Héctor was unparalleled at seeing the future. I always thought that one of his abilities, one that set him apart, was his ability to predict directions of research. This allowed him, and his students, to write early papers in research areas before they became hot. This is one of the talents that made him so amazing.

I recall way before the world wide web was created he had students working on adding links to documents. I recall a talk by one of his students at Princeton that discussed what we now call URLs. One question that was raised during the talk was: How were the links going to be created? There was a lively discussion about this. Could they be created automatically? If not why would people take the time to create the links? Indeed.

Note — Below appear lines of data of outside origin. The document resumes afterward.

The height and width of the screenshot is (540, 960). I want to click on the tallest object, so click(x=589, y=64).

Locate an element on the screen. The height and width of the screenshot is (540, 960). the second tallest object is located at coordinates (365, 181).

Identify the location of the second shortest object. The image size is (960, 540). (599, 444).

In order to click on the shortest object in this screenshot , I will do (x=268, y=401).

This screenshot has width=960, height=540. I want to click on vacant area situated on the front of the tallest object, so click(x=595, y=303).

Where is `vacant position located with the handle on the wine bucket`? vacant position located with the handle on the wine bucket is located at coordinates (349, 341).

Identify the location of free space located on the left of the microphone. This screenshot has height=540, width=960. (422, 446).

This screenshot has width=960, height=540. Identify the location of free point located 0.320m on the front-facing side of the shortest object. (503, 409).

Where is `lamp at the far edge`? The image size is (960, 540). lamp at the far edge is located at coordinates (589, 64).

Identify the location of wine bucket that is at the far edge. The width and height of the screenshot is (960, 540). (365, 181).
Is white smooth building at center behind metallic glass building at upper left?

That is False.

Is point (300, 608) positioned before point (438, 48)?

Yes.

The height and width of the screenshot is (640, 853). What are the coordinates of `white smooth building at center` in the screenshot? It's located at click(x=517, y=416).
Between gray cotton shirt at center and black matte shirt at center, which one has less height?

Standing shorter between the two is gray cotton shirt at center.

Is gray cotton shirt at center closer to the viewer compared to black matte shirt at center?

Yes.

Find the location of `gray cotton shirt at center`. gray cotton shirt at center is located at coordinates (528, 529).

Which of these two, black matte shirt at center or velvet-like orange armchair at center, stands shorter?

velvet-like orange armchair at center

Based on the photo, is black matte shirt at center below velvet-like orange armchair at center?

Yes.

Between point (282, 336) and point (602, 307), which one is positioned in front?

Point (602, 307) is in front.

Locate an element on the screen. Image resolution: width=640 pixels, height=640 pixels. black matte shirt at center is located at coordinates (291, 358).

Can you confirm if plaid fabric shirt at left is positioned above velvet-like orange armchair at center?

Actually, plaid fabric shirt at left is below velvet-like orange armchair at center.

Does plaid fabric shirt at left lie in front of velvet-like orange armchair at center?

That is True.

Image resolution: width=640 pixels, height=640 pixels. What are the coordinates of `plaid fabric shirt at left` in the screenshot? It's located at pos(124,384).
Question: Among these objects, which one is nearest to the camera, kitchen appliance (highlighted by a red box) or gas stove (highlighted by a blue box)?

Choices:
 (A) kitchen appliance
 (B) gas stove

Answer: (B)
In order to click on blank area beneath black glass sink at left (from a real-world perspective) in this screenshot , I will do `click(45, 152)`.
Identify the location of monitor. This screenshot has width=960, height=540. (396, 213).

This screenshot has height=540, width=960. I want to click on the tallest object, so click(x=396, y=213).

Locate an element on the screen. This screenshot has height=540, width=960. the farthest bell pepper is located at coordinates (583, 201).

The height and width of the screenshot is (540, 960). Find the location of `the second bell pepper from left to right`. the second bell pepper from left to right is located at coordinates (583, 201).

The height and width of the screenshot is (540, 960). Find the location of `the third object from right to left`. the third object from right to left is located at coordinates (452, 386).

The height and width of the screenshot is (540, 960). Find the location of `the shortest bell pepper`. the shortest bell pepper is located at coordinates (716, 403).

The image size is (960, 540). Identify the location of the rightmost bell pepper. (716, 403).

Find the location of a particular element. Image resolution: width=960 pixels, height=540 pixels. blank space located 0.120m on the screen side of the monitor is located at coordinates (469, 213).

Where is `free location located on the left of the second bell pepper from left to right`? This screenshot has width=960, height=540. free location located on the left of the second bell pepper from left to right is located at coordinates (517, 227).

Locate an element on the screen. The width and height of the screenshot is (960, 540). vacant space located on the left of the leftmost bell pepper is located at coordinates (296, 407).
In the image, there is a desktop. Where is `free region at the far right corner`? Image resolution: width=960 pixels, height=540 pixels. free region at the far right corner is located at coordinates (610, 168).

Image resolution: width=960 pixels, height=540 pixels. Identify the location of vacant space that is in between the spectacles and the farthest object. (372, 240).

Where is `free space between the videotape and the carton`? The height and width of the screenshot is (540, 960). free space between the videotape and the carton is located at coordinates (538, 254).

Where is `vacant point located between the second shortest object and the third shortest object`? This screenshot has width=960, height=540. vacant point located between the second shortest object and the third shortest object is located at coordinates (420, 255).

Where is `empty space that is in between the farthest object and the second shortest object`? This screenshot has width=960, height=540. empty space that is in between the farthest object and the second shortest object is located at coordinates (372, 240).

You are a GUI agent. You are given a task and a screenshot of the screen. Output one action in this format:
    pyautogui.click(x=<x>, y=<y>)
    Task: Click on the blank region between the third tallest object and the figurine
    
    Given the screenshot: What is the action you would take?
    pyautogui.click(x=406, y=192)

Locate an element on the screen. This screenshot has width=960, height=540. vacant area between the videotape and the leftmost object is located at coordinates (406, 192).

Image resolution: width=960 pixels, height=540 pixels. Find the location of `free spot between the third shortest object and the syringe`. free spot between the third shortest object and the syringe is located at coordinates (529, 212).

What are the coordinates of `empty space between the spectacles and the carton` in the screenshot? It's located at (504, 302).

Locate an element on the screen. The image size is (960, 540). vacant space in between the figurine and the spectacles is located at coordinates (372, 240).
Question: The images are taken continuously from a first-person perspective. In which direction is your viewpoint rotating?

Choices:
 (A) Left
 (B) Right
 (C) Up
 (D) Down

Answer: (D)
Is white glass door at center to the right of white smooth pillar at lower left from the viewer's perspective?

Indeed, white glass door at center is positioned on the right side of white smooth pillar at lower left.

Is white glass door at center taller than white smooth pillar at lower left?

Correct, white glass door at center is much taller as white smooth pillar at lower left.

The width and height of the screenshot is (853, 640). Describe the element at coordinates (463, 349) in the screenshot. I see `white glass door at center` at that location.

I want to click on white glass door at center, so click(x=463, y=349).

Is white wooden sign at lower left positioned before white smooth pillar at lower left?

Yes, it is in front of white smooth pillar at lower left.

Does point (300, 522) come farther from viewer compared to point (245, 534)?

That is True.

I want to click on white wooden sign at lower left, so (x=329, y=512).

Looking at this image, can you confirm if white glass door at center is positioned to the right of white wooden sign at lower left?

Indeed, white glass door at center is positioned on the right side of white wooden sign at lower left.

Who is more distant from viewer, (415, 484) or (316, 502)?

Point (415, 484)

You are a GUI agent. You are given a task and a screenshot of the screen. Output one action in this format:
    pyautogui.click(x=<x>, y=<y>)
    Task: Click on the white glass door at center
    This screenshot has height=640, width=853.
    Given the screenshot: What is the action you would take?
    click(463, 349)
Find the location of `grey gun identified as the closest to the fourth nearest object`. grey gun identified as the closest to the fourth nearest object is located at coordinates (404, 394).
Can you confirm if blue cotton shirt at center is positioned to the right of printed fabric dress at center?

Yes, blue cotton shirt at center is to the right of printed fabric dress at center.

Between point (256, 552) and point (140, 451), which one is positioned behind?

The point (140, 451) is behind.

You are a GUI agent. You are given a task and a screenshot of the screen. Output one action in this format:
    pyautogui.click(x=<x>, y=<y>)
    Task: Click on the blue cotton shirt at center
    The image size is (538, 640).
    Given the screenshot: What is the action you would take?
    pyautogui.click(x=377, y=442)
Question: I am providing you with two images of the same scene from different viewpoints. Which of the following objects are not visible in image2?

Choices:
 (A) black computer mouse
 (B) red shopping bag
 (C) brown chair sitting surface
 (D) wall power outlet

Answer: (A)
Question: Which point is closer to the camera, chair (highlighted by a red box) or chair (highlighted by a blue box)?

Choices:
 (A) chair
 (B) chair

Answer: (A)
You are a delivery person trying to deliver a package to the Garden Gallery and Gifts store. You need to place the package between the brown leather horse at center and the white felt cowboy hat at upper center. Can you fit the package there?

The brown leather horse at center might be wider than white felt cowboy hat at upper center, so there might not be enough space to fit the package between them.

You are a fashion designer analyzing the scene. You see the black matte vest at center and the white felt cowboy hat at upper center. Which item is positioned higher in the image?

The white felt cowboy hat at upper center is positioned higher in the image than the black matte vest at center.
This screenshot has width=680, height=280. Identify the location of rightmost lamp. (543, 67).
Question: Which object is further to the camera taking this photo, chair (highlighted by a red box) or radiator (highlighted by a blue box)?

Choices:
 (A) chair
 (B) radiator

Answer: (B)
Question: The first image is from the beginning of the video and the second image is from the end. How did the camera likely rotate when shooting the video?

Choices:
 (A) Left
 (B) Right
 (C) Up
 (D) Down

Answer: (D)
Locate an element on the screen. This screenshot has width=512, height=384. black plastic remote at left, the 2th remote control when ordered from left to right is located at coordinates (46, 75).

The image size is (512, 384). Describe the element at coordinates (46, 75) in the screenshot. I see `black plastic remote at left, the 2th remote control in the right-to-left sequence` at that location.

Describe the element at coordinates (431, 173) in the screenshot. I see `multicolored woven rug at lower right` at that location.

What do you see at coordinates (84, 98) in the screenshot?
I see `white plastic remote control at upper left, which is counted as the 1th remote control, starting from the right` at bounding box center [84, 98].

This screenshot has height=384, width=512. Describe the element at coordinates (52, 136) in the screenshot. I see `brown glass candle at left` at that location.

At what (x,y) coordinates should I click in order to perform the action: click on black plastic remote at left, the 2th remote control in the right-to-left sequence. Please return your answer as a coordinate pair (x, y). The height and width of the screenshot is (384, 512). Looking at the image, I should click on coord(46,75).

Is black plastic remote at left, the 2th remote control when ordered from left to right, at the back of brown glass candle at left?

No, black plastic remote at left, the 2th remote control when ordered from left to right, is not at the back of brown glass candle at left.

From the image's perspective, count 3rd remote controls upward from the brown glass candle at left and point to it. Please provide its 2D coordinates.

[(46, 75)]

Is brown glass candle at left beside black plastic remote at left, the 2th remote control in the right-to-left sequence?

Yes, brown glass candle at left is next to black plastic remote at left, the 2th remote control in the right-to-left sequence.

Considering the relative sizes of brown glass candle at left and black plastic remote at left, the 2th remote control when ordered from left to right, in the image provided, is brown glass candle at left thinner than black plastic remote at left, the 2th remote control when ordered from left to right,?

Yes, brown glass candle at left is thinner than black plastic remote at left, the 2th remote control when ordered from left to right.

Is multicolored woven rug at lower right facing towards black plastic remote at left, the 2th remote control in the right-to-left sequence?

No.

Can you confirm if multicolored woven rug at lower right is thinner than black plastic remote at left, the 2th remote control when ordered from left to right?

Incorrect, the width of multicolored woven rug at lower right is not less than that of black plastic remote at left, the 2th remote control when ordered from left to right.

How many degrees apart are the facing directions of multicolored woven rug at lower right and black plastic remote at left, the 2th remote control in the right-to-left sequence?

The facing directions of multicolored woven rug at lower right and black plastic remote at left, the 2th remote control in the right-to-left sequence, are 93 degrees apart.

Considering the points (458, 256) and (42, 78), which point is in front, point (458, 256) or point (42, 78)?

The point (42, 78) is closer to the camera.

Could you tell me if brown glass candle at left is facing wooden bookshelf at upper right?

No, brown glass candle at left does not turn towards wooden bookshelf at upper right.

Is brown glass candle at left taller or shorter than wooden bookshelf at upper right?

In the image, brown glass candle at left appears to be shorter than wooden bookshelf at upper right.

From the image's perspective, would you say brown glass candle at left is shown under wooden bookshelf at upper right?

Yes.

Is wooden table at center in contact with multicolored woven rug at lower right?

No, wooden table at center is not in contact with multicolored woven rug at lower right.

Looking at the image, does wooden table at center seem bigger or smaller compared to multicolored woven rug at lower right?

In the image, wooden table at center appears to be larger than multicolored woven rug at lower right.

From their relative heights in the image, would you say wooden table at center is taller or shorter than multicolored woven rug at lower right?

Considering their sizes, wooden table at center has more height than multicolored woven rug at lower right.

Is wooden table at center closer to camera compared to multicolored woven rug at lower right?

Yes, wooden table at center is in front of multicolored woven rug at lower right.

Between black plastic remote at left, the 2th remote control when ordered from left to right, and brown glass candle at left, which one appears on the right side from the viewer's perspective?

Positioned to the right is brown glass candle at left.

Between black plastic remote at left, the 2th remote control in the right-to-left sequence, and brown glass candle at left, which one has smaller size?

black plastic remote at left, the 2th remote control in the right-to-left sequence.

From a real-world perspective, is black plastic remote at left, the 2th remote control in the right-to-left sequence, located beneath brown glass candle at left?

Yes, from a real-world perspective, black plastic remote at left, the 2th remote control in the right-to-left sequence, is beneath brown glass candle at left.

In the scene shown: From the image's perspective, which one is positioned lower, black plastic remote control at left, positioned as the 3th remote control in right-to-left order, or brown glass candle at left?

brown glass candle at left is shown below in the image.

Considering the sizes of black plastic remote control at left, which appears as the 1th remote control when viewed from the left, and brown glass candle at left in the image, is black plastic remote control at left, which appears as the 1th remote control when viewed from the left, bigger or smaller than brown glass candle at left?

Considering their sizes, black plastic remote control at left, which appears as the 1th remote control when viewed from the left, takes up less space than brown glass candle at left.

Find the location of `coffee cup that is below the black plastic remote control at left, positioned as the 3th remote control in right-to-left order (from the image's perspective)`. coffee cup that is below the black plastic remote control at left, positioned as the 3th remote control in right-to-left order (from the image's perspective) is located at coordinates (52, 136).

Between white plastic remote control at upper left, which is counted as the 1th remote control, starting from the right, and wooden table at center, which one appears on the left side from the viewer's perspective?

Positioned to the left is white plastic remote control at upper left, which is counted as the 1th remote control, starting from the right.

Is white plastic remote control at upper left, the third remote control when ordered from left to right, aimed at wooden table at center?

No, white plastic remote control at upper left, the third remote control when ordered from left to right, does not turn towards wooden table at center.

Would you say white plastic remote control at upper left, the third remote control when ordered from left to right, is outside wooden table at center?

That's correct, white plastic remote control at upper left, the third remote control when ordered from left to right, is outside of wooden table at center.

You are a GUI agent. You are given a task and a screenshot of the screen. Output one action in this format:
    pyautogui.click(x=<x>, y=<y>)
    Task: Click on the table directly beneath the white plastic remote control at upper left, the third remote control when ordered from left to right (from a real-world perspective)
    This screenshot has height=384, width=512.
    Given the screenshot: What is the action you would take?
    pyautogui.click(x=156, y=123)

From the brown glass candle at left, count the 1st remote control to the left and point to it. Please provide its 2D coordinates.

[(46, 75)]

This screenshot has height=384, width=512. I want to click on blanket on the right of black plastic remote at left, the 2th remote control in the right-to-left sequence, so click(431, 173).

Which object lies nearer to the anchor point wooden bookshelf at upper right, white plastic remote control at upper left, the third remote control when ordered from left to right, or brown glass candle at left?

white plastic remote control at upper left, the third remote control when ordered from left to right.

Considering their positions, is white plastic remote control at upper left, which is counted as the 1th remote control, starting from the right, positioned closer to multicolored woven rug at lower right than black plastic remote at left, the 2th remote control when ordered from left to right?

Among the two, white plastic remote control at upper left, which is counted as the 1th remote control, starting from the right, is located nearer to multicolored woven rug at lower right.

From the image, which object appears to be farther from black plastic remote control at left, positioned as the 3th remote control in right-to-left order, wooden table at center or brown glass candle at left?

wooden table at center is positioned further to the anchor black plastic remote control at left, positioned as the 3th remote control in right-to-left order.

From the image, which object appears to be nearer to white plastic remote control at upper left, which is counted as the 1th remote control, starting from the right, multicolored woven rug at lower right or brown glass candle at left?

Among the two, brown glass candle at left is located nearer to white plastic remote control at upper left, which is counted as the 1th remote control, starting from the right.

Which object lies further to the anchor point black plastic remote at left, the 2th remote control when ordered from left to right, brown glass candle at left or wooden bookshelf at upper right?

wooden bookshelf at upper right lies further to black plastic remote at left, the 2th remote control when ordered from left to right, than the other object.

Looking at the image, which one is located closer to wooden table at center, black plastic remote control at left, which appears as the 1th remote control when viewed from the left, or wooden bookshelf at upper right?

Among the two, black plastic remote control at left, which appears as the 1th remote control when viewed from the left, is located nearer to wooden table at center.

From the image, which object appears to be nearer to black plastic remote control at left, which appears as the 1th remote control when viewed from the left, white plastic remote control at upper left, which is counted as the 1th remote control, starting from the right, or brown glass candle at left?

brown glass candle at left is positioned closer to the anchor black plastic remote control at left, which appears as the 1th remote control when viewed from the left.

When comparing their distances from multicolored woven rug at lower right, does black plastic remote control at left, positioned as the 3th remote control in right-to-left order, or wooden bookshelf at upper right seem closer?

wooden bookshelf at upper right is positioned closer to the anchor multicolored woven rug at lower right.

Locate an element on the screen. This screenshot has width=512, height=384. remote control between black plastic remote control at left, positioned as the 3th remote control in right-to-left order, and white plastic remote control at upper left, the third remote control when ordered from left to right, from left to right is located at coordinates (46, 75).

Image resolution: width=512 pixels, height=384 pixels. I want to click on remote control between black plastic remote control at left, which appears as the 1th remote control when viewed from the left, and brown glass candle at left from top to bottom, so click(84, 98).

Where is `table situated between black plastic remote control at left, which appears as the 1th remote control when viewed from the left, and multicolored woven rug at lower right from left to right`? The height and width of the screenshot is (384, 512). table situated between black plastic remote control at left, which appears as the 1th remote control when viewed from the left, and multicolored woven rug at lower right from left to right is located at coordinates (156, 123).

Héctor saw that links would be created. That people would take the effort to create them. I must admit that he was right, and he saw the future better than most. I wish I had a fraction of his ability to see directions like he did.
Guiding Students

Héctor told me that when he first got to Stanford the fund managers and investors roamed the halls. They would ask anyone they could if they had an idea for a company or a startup. It was a constant issue that Héctor had to deal with. They were continually trying to steal away students.

He told me he felt like he was the head of an abbey and was always having to protect his charges within the walls.

When the impetus came from within it was different. Of course, Héctor was the advisor of Sergey Brin at the time he and Larry Page conceived Google. Brin and Page found that their search engine prototypes were so good the dataflow was constantly straining Stanford’s machines. They needed to scrounge for more disks and processors to mount their servers. Héctor already oversaw the Stanford Digital Libraries Project and he arranged for funds to purchase spare parts for the data servers.

It is interesting that in this 2001 interview in the SIGMOD Record, Héctor did not have a high opinion of the industrial side of his area:
Again, I don’t think industry really does very much research. They come up with an idea and they try to sell it. If it was a good idea, maybe they will make money. Even if it was a bad idea, if they have good marketing people, they might still make money and we never know … I don’t think they have an advantage over [academics] in testing the ideas and evaluating them and performing measurements and really understanding what are the right techniques.

In the same interview, he had sage advice for students after completing their PhDs and during the tenure process, mainly on the side of not trying to play the system but focus on doing what you love.
Stanford Home Team

Héctor had been a graduate student at Stanford. So his return there as a professor was a kind of homecoming. He was a home-team player in many senses. One of them is shown by this photo:

Stanford University obituary source

He was a registered Stanford sports photographer. He also taught a course at Stanford on photography. We don’t know if he had special insights on detecting “deepfake” photos and videos.
Open Problems

Our condolences go to all his family. Héctor you will be missed. You are missed.